**Passage to read**.
┌────────

As of June 30, 2008, our cash and cash equivalents amounted to $62.4 million. We currently invest primarily in short-term debt instruments that are highly liquid, of high-quality investment grade, and have maturities ranging from one to three months, with the intent to make such funds readily available for operating purposes.
 
Net cash provided by operating activities was $13.7 million for the six months ended June 30, 2008. This resulted primarily from the net income for the period of $2.9 million; depreciation, amortization, stock-based compensation, deferred income taxes and other non-cash items of $6.9 million and a decrease in accounts receivable, net of deferred revenue, of $4.9 million due primarily to relatively strong collections from both national and local accounts during the period. These sources of cash were offset, in part, by an increase in inventory of $1.0 million to support higher seasonal sales of wedding supplies in the second and third quarters and to maintain larger quantities of promotional items and to add new products. Net cash provided by operating activities was $15.2 million for the six months ended June 30, 2007. This resulted primarily from the net income for the period of $6.4 million, depreciation, amortization, stock-based compensation and deferred income taxes of $9.4 million and a decrease in other current assets of $359,000. These sources of cash were offset, in part, by an increase in inventory of $753,000 in anticipation of higher seasonal sales of wedding supplies in the second and third quarters and a decrease in accounts payable and accrued expenses of $273,000.
 
Net cash provided by investing activities was $13.6 million for the six months ended June 30, 2008, due primarily to proceeds from the sales of short-term and long-term investments, net of proceeds from sales, of $18.6 million and purchases of property and equipment of $3.6 million. Net cash used in investing activities was $45.0 million for the six months ended June 30, 2007 due primarily to purchases of short-term investments, net of proceeds from sales, of $43.9 million, and purchases of property and equipment of $1.3 million.
 
Net cash provided by financing activities was $2.0 million and $901,000 for the six months ended June 30, 2008 and 2007, respectively, primarily due to proceeds from the issuance of common stock in connection with the exercise of stock options and warrants and through our Employee Stock Purchase Plan. For the six months ended June 30, 2008, we also repurchased $124,000 of common stock in connection with the surrender of restricted shares by employees to satisfy tax withholding obligations related to the vesting of the stock awards.

└────────

(Items from a dataset)
┌────────

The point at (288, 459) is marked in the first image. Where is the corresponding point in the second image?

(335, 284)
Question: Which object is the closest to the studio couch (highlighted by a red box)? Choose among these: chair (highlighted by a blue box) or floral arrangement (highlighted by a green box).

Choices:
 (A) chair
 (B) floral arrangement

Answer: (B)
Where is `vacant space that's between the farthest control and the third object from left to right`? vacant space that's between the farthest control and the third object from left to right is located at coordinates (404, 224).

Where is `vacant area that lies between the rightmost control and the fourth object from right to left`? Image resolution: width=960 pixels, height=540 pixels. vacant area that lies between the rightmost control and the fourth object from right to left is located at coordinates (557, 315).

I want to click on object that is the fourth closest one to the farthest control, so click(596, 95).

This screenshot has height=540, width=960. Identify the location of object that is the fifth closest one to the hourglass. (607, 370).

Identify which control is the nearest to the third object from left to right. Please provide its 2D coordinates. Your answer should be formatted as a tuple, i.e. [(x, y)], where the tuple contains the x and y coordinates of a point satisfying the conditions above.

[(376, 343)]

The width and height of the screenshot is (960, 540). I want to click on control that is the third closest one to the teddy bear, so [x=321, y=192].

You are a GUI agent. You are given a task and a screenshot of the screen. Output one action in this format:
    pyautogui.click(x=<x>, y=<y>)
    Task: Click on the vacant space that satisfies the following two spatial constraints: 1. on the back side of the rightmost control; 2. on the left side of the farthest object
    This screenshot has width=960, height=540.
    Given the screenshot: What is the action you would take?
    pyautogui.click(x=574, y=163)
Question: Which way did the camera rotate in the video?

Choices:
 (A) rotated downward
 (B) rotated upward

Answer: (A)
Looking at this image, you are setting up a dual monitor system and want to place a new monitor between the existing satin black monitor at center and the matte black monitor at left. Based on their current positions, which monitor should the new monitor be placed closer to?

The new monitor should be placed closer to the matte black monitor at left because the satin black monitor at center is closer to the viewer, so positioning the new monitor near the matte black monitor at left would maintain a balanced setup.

└────────

**Exercises**.
[1] Answer these questions using the cash flow passage:
(a) What did cash and cash equivalents amount to as of June 30, 2008?
(b) How much net cash did operating activities provide for the six months ended June 30, 2007?
(c) How much common stock was repurchased in the six months ended June 30, 2008?
[2] Transcribe part of the cash flow passage, beginning at the words "As of June 30, 2008, our" and stopping after "for operating purposes.".

**Responses by item number**.
[1]
(a) $62.4 million
(b) $15.2 million
(c) $124,000

[2]
As of June 30, 2008, our cash and cash equivalents amounted to $62.4 million. We currently invest primarily in short-term debt instruments that are highly liquid, of high-quality investment grade, and have maturities ranging from one to three months, with the intent to make such funds readily available for operating purposes.